### Selected excerpt
Today, Christ is harrowing hell, so these stories are superficial impressions, not final verdicts on “who wins?”
Category: Justice
Thursday, 3/19/15
Middleweight SSM Opponents duke it out
When it comes to florists, photographers and bakers who decline to service same-sex weddings, I thought the arguments for the two (or more) sides were getting a bit stale.
I don’t exclude my own arguments (although I was pretty pleased with my insight that the law’s burden of persuasion has tellingly if tacitly shifted from (a) the customer seeking to impress artisans into involuntary servitude to (b) the artisans who resist slavishly valorizing some of the most bizarre conceits of the Zeitgeist).
But to my surprise, there’s something interesting (maybe even new and fresh) going on at the Witherspoon Institute’s Public Discourse: a couple of middleweights fairly cordially duking it out, both starting with the premise that same-sex marriage is bad:
Russell Nieli and Jeffery J. Ventrella have been arguing here at Public Discourse about how shopkeepers, such as bakers or photographers, should respond to antidiscrimination laws that require them to provide services at same-sex weddings when they object, on religious or moral grounds, to same-sex unions. Nieli and Ventrella agree that it would be morally permissible and even commendable for such shopkeepers to avoid violating the law by ceasing to serve all weddings, whether traditional or same-sex, or even by ceasing operations completely and finding another line of work. They disagree, however, about a third option proposed by Nieli.
Nieli suggests that it would be morally permissible for such shopkeepers to comply with the law and provide services to same-sex couples if they also announced publicly, perhaps through signs prominently displayed in their businesses, that they believe that marriage is a union of one man and one woman, that the relevant antidiscrimination laws infringe their freedom of conscience, and that they are complying with these laws only under protest and out of respect for the rule of law and the democratic process.
That’s the launching pad for Professor Robert T. Miller’s own foray into moral theology, full of concepts like formal cooperation, material cooperation, just law, unjust law, double effect, and proportionality to “make some distinctions that both Nieli and Ventrella overlook.”
Prof. Miller is keen to emphasize the moral licitness of “material cooperation” with evil (what the reluctant baker, florist or photographer are doing if they go along) when, shall we call them, the plusses and minuses tilt. A watchman unlocking a door for robbers because a gun is at his head, not because he’s in cahoots, is a classic example of the distinction between material and formal cooperation.
######
### Extracted material
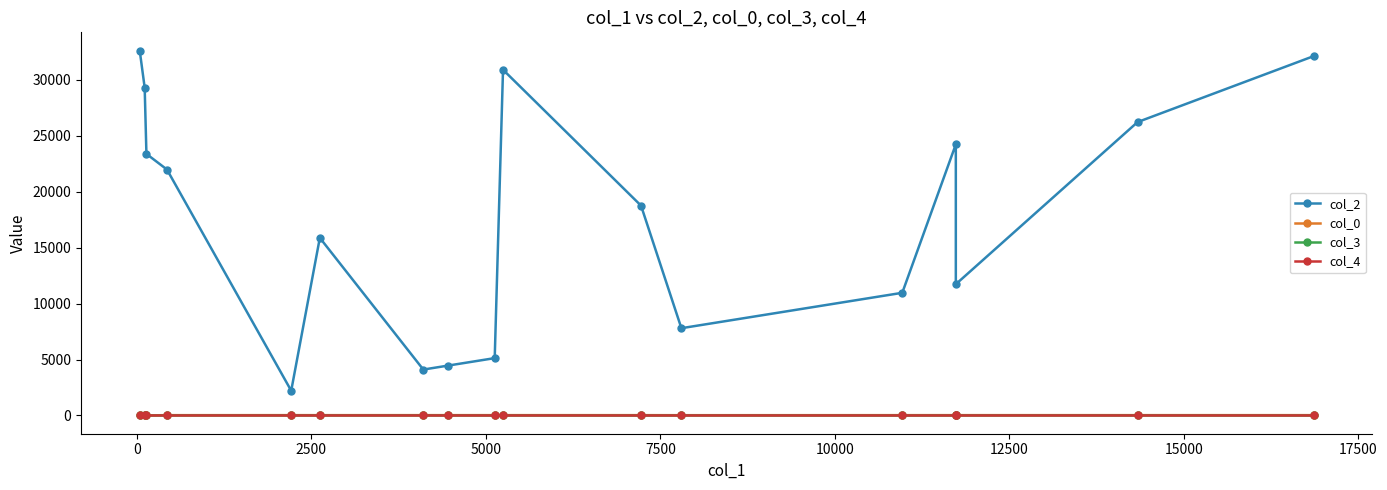

The col_2 series shows 41418.6 at 2500. True or false?

False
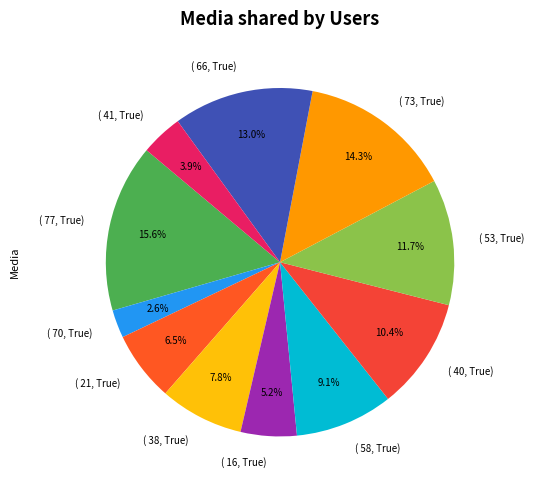

Rank the categories by value from highest to lowest.

( 77, True), ( 73, True), ( 66, True), ( 53, True), ( 40, True), ( 58, True), ( 38, True), ( 21, True), ( 16, True), ( 41, True), ( 70, True)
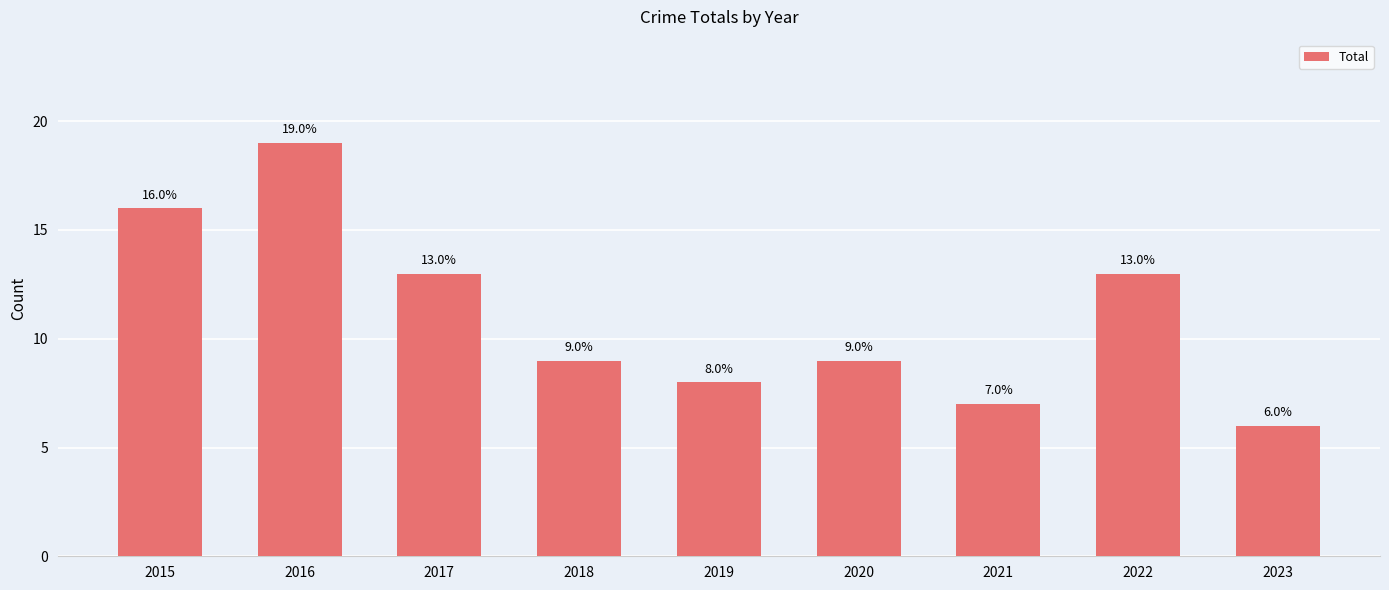

What is the average value?

11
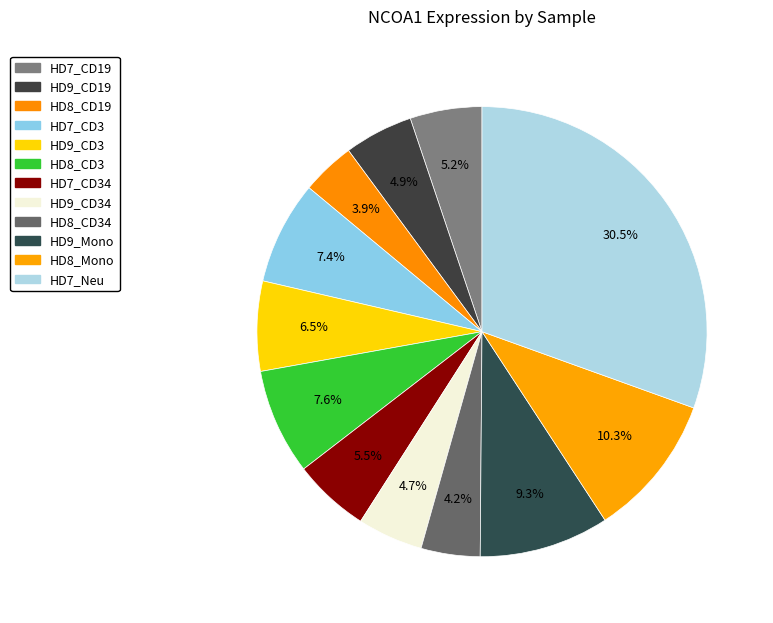

How many slices are in this pie chart?

12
######
_How to complete this task_: Repeat word for word the passage of the post on shopkeepers and same-sex weddings from "Category: Justice" up to and including "a bit stale.".

_Solution to this task_:
Category: Justice
Thursday, 3/19/15
Middleweight SSM Opponents duke it out
When it comes to florists, photographers and bakers who decline to service same-sex weddings, I thought the arguments for the two (or more) sides were getting a bit stale.